Fragmento:
▼
HISTORIA GENERAL DE LA REVOLUCIÓN MEXICANA

TOMO SEGUNDO



CAPÍTULO 14 - LA VICTORIA

RELACIONES CON ESTADOS UNIDOS




Desde el trágico mes de febrero de 1913, el general Victoriano Huerta procuró, por todos los medios, pero principalmente por el diplomático, obtener la amistad o cuando menos la neutralidad del gobierno de Estados Unidos hacia la facción huertista, creyendo —tanta así era su inexperiencia civil—, que la Casa Blanca vería con beneplácito, y como alivio a sus negocios y conflictos en México, la existencia de una autoridad mexicana organizada y dirigida con mano fuerte.

Guiaron a Huerta, para hacer pie en tal creencia, primero las opiniones francas a par de fanáticas del embajador norteamericano Henry Lane Wilson; después, los consejos de sus principales colaboradores, en quienes veía los reflejos de la supuesta sabiduría política de los adalides del porfirismo.

El embajador Lane Wilson, por su parte, no dejaba de creer en su poder político cerca de Huerta y del huertismo; y tal creencia la comunicaba a su gobierno, con la seguridad de que éste le concedería carta blanca en el manejo de los asuntos públicos de México.

Confiaba así el diplomático norteamericano convencer al nuevo presidente de Estados Unidos Woodrow Wilson, de que las cuerdas de la autoridad mexicana podían moverse a través de la embajada en México, con lo cual Huerta no sería más que un instrumento; y aunque Huerta y los huertistas no ignoraban los designios de Lane Wilson, tanto era su amor al poder; tantos los deseos del desquite con los revolucionarios que les habían derrotado en 1911, que no tuvieron escrúpulos en aceptar las intervenciones del diplomático.

Sin embargo, tanto Wilson como Huerta y sus colaboradores vivían al margen de la realidad política norteamericana. Desconocían u olvidaban que Woodrow Wilson y el Partido Democrático de Estados Unidos, habían llegado a la Casa Blanca con un programa de libertades públicas y civiles; con una promesa de descentralización política y con la aspiración de hacer que el mundo viviese a ejemplo del pueblo norteamericano.

Wilson, durante su campaña electoral, presentó a su país las características de lider conductor de una política idealizada hasta en el más íntimo de sus ángulos, a manera de hacer con la Democracia un principio purísimo de populismo y libertad. Y al lado de Wilson, el nuevo secretario de Estado William Jennings Bryan, representaba la exageración democrática, con lo cual parecía que el pueblo de Estados Unidos había entrado en una nueva era política, que distaba mucho de ser aquella capaz de apoyar a un gobierno originado en la violencia, la ilegalidad y la usurpación como el de Huerta. De esta suerte, en vez de atender las recomendaciones de Lane Wilson a quien los políticos huertistas estaban haciendo víctima de sus apetitos, el gobierno de Wilson se preparó, desde el primer día de mando, a iniciar una política con respecto a México, contraria precisamente a la que el embajador y los huertistas pregonaban.
▲
Detalles del problema:
Escribe lo que sigue del fragmento sobre Huerta y las relaciones con Estados Unidos, a partir de su última oración. Los registros no tienen nada que ver con el fragmento.

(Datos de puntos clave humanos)
▼
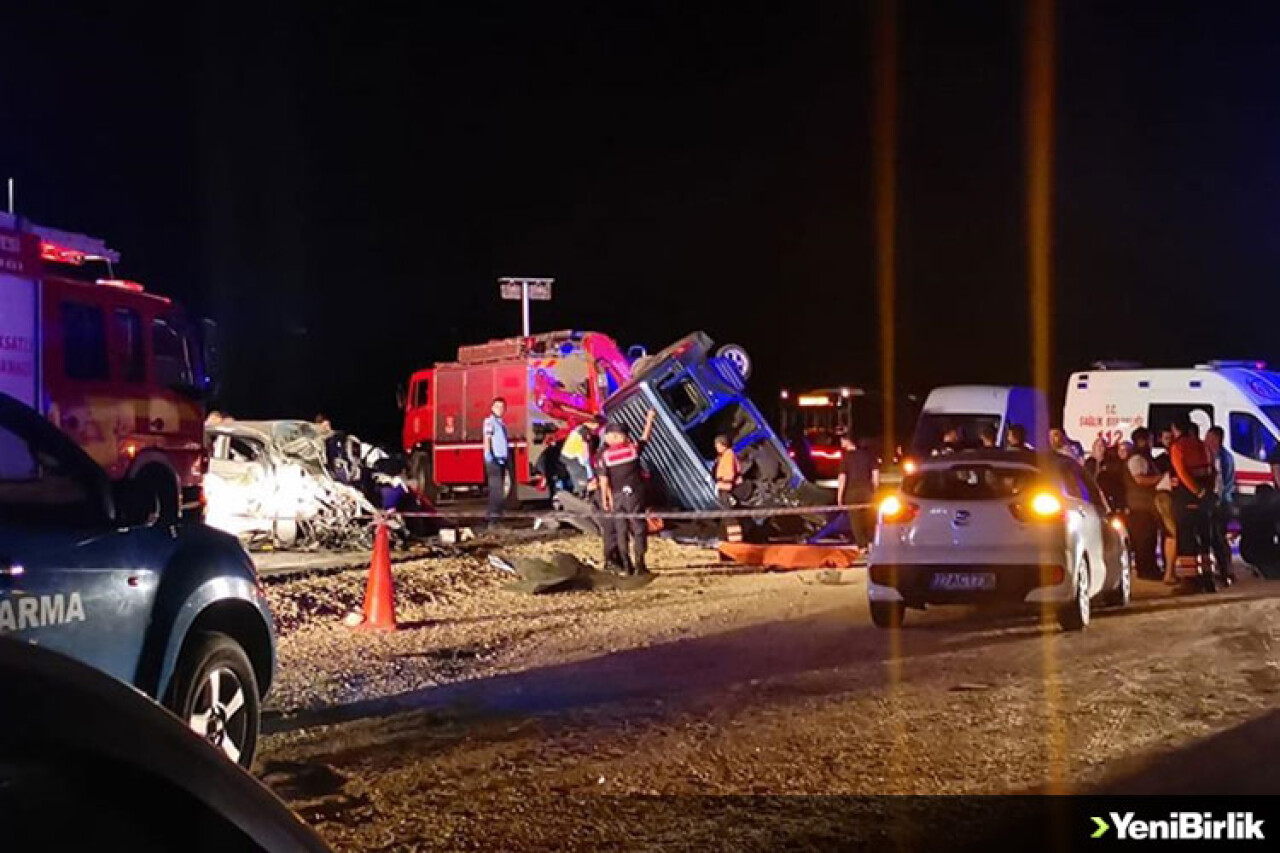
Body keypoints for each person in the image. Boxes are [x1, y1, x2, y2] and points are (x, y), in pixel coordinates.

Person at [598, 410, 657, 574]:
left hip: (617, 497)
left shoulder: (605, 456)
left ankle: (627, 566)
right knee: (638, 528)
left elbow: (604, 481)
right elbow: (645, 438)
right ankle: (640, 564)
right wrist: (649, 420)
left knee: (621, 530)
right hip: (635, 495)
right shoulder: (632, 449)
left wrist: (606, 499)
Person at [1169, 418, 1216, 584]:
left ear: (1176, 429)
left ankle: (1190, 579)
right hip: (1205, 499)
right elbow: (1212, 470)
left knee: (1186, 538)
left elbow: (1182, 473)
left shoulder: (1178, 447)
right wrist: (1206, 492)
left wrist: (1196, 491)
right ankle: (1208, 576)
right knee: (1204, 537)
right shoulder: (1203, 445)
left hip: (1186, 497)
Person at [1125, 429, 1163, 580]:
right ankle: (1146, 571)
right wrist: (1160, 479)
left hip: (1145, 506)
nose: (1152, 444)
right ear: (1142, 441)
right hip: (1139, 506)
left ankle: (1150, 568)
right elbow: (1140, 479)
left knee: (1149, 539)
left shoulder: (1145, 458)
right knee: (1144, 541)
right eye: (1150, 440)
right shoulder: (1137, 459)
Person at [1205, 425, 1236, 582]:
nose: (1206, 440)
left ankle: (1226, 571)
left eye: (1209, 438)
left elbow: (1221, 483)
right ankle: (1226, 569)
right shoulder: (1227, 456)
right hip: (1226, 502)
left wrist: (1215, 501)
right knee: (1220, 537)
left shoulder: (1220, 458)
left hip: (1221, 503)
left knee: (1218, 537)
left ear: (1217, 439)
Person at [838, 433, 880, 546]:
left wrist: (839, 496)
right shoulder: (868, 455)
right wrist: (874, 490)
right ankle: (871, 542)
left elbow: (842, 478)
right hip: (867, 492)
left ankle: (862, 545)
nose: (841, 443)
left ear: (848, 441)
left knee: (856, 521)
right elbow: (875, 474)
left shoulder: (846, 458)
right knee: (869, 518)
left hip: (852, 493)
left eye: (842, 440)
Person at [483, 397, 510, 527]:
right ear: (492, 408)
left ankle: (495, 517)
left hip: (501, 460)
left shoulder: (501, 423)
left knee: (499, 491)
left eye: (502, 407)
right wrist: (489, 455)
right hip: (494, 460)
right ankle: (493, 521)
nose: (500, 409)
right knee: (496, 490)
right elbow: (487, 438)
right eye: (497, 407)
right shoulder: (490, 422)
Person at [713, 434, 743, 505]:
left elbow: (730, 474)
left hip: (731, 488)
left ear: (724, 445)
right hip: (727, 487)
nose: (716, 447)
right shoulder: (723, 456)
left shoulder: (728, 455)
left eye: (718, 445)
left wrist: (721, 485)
▲
▼
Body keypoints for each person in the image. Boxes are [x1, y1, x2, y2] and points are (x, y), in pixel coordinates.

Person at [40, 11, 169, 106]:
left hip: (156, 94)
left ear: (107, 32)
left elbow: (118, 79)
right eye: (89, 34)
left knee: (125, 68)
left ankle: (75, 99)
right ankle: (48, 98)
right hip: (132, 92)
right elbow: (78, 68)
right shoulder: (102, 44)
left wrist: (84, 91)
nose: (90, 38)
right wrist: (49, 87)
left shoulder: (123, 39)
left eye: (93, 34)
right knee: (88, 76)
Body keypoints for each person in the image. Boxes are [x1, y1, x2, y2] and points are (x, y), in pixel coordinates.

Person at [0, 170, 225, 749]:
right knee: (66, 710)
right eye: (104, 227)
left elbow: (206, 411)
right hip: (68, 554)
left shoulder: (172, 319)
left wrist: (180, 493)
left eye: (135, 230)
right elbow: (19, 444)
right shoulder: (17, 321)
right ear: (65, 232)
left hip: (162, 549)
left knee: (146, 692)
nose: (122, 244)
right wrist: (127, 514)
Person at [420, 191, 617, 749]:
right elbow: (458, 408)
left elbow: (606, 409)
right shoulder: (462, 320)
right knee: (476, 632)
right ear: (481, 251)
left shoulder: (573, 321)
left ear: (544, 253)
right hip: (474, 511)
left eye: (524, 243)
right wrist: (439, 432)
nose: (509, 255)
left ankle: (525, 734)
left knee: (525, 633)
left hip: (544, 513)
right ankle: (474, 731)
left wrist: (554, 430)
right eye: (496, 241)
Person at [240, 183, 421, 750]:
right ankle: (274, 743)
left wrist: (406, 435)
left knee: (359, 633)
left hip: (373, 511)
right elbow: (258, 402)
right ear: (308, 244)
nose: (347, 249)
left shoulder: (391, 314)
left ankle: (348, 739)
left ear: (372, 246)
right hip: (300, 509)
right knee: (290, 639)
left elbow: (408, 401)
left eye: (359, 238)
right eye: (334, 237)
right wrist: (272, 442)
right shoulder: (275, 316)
▲
▼
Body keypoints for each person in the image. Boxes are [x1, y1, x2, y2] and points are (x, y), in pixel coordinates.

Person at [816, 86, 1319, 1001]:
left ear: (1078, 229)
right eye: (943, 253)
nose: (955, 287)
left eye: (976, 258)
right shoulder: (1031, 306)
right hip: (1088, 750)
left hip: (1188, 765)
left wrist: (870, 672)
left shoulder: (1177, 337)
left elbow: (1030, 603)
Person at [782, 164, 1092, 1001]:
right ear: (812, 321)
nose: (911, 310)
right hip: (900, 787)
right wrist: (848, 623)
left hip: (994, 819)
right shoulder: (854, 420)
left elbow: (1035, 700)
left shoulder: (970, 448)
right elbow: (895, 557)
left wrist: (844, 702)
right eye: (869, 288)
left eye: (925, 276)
▲
Espacio de respuesta:
Además, el gobierno norteamericano, inducido por sus preocupaciones patrióticas quiso, desde sus comienzos, sacar el mejor partido de la situación mexicana; y como un capítulo importante para la Casa Blanca era el tener a la mano los instrumentos convenientes para contestar y minorar las exageradas reclamaciones de Gran Bretaña sobre los peajes del Canal de Panamá, con señalada habilidad, el secretario Bryan tendió las cuerdas para ofrecerse como medio eficaz a fin de obtener de México las ventajas posibles a las muchas ambiciones de Inglaterra.

Además, como uno de los primeros pasos de Huerta consistió en facilitar el camino para otorgar a los intereses británicos todo género de concesiones petroleras, contrariando de esa manera las inversiones norteamericanas, y creyendo asimismo que podría barajar ventajas, puesto que ponía a una y otra parte en el juego de los compromisos, el gobierno de Estados Unidos propendió a capitalizar en su favor las procuraciones de Huerta.

Este, al efecto, había hecho creer al embajador de Gran Bretaña, Lionel Carden quien favorecería a los inversores británicos otorgándoles concesiones exclusivas para las explotaciones petrolíferas. Sin embargo, lo que Huerta buscaba era servirse de tales promesas, para de esa manera producir los recelos de los inversores norteamericanos y con esto el apoyo de los mismos cerca de la Casa Blanca a fin de que ésta reconociera a la autoridad huertista gobierno de facto.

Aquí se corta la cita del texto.